## [YOUR OBJECTIVE]
Only the lines below starting at the one that contains "(fp_line (start 6.985 8.89)" and ending at the one that contains "(at 1.25 0 0)" are to be reproduced, exactly and with both ends kept.

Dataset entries
Segment Open

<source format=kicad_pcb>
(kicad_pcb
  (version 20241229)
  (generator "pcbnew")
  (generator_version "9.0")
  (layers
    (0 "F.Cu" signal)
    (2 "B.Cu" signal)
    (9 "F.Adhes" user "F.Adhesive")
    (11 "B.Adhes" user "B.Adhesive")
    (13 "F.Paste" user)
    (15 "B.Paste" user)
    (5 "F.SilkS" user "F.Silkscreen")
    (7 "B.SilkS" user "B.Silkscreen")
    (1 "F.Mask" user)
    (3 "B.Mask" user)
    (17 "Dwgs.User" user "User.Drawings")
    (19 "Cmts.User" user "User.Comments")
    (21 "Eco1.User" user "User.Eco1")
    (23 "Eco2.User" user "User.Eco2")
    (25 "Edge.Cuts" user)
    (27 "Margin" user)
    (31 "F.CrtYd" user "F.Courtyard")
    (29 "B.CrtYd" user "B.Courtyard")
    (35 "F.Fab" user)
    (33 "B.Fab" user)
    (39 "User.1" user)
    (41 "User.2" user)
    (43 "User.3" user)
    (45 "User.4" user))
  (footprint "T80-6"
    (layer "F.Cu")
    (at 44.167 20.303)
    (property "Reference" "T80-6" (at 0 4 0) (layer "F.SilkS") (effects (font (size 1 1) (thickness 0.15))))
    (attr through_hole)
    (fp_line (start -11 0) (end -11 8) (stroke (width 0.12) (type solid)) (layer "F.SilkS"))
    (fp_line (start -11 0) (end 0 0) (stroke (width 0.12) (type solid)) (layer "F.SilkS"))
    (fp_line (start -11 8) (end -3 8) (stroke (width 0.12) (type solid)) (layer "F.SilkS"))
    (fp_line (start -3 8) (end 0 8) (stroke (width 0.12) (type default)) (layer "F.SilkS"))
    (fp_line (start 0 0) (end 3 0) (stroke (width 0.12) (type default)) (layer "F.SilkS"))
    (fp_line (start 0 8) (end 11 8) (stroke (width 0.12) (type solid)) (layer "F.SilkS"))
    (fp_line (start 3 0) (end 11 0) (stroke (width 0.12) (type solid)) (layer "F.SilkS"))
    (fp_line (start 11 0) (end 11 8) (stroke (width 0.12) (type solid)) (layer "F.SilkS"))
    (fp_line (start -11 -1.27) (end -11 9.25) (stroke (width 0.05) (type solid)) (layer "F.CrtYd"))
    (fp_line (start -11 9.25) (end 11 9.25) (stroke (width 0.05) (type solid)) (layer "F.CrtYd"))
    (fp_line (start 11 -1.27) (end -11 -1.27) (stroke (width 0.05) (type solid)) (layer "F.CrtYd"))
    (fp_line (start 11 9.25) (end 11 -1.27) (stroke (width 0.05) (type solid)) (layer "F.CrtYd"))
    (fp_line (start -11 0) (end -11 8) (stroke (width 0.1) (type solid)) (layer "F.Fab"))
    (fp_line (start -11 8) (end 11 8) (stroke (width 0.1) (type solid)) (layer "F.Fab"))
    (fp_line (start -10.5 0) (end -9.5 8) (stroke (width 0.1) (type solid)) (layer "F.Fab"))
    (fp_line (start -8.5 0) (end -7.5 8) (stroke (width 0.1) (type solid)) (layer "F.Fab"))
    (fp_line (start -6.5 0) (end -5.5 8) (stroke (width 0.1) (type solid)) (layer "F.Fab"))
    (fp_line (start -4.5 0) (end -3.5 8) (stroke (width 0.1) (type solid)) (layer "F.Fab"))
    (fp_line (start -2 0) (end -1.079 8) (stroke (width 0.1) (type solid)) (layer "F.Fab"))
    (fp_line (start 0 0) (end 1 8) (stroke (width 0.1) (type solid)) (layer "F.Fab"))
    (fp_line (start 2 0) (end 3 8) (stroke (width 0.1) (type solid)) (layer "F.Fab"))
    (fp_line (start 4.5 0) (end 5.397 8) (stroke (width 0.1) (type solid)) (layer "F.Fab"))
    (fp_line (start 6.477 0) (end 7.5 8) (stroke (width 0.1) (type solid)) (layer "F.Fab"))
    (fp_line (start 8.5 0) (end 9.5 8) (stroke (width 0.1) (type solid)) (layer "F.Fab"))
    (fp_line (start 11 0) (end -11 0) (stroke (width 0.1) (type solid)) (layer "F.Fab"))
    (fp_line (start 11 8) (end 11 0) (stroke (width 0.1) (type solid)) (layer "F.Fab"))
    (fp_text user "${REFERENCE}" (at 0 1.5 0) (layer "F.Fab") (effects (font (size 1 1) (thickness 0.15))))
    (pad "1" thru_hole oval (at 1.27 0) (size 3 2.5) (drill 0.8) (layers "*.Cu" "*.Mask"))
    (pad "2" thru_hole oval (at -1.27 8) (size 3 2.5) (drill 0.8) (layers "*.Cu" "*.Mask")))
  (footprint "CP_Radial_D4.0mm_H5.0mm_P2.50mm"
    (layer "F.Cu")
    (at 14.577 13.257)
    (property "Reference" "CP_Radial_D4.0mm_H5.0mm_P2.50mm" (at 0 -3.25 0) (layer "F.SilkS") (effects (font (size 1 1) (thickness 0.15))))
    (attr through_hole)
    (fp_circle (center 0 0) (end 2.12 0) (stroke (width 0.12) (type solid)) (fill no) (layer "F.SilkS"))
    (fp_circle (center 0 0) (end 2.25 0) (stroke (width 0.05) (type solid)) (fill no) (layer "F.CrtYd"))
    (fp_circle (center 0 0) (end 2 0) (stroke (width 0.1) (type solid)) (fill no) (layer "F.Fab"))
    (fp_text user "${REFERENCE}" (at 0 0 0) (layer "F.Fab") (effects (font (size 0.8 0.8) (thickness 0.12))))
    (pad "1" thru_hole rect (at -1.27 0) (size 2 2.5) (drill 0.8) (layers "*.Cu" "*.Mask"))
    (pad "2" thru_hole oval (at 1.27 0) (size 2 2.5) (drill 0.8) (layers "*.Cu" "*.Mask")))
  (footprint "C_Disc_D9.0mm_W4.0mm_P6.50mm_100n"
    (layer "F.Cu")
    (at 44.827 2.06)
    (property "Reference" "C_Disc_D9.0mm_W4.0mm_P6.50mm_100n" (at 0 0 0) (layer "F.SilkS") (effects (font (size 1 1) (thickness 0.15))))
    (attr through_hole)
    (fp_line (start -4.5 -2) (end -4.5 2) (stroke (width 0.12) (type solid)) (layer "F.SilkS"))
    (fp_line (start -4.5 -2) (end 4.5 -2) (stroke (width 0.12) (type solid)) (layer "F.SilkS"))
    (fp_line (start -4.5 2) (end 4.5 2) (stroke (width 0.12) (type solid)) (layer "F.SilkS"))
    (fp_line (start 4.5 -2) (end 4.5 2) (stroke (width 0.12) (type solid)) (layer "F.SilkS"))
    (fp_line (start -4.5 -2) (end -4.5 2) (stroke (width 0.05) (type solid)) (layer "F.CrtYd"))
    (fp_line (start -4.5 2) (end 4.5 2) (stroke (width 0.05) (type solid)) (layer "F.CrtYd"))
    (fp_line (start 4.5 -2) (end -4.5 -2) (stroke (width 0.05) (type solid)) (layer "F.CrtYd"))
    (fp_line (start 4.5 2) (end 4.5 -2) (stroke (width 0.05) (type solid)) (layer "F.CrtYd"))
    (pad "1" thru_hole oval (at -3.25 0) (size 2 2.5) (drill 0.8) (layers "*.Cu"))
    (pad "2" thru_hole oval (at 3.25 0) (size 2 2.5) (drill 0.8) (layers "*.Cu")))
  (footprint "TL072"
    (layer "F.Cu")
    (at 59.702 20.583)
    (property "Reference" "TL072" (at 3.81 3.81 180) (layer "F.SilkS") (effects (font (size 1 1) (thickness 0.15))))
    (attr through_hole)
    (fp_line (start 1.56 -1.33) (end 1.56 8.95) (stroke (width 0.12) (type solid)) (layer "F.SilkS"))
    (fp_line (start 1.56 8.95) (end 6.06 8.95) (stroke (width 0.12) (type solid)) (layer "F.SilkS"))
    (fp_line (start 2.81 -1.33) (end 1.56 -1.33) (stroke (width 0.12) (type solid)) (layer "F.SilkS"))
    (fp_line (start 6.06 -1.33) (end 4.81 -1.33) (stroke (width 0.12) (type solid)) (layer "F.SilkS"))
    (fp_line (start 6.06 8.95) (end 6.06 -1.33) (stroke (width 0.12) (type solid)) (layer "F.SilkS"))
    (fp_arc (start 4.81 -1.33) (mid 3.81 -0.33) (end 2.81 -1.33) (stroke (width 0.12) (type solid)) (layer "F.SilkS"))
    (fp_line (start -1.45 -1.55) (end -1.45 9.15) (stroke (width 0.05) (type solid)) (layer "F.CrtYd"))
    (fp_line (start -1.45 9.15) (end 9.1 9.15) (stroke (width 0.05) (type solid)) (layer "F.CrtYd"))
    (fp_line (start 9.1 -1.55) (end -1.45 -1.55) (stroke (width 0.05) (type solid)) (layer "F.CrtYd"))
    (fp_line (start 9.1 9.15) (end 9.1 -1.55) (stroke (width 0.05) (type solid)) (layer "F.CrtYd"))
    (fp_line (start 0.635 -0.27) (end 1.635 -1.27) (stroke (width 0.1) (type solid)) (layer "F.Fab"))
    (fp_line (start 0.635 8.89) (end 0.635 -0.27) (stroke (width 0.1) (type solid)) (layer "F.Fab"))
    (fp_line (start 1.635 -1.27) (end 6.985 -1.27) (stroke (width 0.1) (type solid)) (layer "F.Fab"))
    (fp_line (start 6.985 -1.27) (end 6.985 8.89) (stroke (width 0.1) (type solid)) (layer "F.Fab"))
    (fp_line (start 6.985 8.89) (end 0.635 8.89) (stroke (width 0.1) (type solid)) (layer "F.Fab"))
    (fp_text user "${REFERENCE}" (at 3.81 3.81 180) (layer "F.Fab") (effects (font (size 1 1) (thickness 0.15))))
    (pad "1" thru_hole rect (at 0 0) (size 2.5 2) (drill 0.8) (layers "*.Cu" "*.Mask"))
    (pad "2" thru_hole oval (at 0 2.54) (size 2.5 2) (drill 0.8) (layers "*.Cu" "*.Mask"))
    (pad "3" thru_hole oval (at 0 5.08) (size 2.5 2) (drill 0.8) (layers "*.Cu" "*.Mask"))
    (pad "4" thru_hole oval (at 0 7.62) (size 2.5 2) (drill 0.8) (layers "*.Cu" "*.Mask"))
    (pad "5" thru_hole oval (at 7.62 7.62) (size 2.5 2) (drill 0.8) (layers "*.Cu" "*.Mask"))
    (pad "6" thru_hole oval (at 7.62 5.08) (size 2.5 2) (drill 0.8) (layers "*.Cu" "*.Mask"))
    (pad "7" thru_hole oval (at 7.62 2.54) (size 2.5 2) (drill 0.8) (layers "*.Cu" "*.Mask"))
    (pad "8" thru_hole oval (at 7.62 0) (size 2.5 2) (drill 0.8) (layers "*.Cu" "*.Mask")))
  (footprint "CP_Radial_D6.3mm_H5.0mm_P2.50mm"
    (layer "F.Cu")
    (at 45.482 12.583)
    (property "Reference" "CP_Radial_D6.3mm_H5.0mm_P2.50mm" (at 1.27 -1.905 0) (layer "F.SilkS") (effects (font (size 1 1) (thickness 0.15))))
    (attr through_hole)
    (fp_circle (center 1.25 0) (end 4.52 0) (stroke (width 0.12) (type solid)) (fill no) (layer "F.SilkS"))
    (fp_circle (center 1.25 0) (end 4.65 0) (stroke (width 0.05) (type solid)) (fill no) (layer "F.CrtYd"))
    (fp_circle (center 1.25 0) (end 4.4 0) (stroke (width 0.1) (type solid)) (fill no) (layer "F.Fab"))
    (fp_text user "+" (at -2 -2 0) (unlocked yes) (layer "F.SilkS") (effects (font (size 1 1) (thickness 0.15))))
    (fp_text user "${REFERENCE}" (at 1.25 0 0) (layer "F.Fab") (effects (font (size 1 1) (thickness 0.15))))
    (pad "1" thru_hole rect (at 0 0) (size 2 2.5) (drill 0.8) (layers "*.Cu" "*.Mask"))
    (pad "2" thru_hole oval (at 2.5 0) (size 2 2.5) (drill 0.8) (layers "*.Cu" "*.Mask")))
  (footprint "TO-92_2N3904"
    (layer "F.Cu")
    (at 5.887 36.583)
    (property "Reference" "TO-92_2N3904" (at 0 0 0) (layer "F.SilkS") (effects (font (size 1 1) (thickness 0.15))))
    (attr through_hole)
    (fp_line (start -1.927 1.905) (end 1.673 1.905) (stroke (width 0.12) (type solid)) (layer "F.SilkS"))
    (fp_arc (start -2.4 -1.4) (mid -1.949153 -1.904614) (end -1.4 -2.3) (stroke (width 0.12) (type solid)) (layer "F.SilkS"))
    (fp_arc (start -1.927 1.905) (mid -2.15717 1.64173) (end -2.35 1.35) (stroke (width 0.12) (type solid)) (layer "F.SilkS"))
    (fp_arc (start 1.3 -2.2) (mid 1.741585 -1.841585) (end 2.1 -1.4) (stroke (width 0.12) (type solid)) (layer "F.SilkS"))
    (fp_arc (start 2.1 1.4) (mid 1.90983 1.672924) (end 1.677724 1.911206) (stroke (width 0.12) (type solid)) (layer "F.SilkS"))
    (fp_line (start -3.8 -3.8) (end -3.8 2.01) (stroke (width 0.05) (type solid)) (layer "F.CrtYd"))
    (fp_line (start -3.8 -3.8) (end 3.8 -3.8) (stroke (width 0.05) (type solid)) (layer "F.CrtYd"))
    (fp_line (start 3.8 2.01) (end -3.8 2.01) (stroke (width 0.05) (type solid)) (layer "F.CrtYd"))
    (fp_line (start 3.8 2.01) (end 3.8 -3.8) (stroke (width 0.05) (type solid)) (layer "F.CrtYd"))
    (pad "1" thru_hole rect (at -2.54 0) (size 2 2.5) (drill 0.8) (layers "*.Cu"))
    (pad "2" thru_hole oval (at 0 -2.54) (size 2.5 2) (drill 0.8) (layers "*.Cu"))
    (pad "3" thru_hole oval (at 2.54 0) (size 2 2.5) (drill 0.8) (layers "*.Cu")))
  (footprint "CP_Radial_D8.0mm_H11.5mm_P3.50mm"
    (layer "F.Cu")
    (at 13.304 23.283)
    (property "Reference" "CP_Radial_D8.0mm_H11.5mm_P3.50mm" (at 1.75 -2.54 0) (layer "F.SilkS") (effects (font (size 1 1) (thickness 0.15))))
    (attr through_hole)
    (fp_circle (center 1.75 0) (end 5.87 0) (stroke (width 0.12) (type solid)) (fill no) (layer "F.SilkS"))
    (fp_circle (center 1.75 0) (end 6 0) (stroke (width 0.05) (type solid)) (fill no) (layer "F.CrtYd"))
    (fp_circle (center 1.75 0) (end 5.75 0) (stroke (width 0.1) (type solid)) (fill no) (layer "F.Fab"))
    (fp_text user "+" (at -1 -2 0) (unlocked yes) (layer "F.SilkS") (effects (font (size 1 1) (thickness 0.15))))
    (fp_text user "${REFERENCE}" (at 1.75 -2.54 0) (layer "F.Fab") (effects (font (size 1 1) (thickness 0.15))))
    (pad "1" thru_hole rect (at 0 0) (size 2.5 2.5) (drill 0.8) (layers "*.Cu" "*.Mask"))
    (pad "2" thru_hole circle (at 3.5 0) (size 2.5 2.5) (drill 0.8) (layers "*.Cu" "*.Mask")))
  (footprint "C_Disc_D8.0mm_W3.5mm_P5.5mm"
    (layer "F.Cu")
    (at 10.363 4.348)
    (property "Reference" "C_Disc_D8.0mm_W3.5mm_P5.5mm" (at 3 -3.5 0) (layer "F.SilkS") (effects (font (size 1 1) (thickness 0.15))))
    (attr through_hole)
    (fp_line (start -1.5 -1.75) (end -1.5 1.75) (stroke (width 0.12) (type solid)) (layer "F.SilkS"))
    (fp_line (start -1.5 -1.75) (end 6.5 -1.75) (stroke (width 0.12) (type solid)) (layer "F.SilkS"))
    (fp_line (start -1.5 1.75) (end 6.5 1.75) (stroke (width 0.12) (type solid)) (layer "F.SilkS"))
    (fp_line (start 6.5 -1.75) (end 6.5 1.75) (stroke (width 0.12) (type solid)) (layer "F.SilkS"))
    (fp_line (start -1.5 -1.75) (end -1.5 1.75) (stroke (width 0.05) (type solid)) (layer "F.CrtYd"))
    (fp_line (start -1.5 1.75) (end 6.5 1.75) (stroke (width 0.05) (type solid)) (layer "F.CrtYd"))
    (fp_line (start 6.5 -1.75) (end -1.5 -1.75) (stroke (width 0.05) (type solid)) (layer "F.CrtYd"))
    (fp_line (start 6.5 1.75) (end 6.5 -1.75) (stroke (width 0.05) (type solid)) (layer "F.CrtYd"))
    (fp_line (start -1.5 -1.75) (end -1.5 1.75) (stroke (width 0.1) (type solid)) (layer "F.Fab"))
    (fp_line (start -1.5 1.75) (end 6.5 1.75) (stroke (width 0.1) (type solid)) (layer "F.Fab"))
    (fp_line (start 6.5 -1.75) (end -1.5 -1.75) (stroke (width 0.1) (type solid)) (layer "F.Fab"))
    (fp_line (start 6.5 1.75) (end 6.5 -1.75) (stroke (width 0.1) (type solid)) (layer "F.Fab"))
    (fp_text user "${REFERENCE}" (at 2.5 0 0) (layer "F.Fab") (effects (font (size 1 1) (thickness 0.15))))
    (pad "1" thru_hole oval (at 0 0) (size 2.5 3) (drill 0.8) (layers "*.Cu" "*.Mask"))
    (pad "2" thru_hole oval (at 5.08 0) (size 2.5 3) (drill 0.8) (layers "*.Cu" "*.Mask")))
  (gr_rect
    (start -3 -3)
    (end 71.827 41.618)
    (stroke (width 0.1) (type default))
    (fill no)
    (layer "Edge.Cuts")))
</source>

Segment Closed

## [ANSWER SECTION]
    (fp_line (start 6.985 8.89) (end 0.635 8.89) (stroke (width 0.1) (type solid)) (layer "F.Fab"))
    (fp_text user "${REFERENCE}" (at 3.81 3.81 180) (layer "F.Fab") (effects (font (size 1 1) (thickness 0.15))))
    (pad "1" thru_hole rect (at 0 0) (size 2.5 2) (drill 0.8) (layers "*.Cu" "*.Mask"))
    (pad "2" thru_hole oval (at 0 2.54) (size 2.5 2) (drill 0.8) (layers "*.Cu" "*.Mask"))
    (pad "3" thru_hole oval (at 0 5.08) (size 2.5 2) (drill 0.8) (layers "*.Cu" "*.Mask"))
    (pad "4" thru_hole oval (at 0 7.62) (size 2.5 2) (drill 0.8) (layers "*.Cu" "*.Mask"))
    (pad "5" thru_hole oval (at 7.62 7.62) (size 2.5 2) (drill 0.8) (layers "*.Cu" "*.Mask"))
    (pad "6" thru_hole oval (at 7.62 5.08) (size 2.5 2) (drill 0.8) (layers "*.Cu" "*.Mask"))
    (pad "7" thru_hole oval (at 7.62 2.54) (size 2.5 2) (drill 0.8) (layers "*.Cu" "*.Mask"))
    (pad "8" thru_hole oval (at 7.62 0) (size 2.5 2) (drill 0.8) (layers "*.Cu" "*.Mask")))
  (footprint "CP_Radial_D6.3mm_H5.0mm_P2.50mm"
    (layer "F.Cu")
    (at 45.482 12.583)
    (property "Reference" "CP_Radial_D6.3mm_H5.0mm_P2.50mm" (at 1.27 -1.905 0) (layer "F.SilkS") (effects (font (size 1 1) (thickness 0.15))))
    (attr through_hole)
    (fp_circle (center 1.25 0) (end 4.52 0) (stroke (width 0.12) (type solid)) (fill no) (layer "F.SilkS"))
    (fp_circle (center 1.25 0) (end 4.65 0) (stroke (width 0.05) (type solid)) (fill no) (layer "F.CrtYd"))
    (fp_circle (center 1.25 0) (end 4.4 0) (stroke (width 0.1) (type solid)) (fill no) (layer "F.Fab"))
    (fp_text user "+" (at -2 -2 0) (unlocked yes) (layer "F.SilkS") (effects (font (size 1 1) (thickness 0.15))))
    (fp_text user "${REFERENCE}" (at 1.25 0 0) (layer "F.Fab") (effects (font (size 1 1) (thickness 0.15))))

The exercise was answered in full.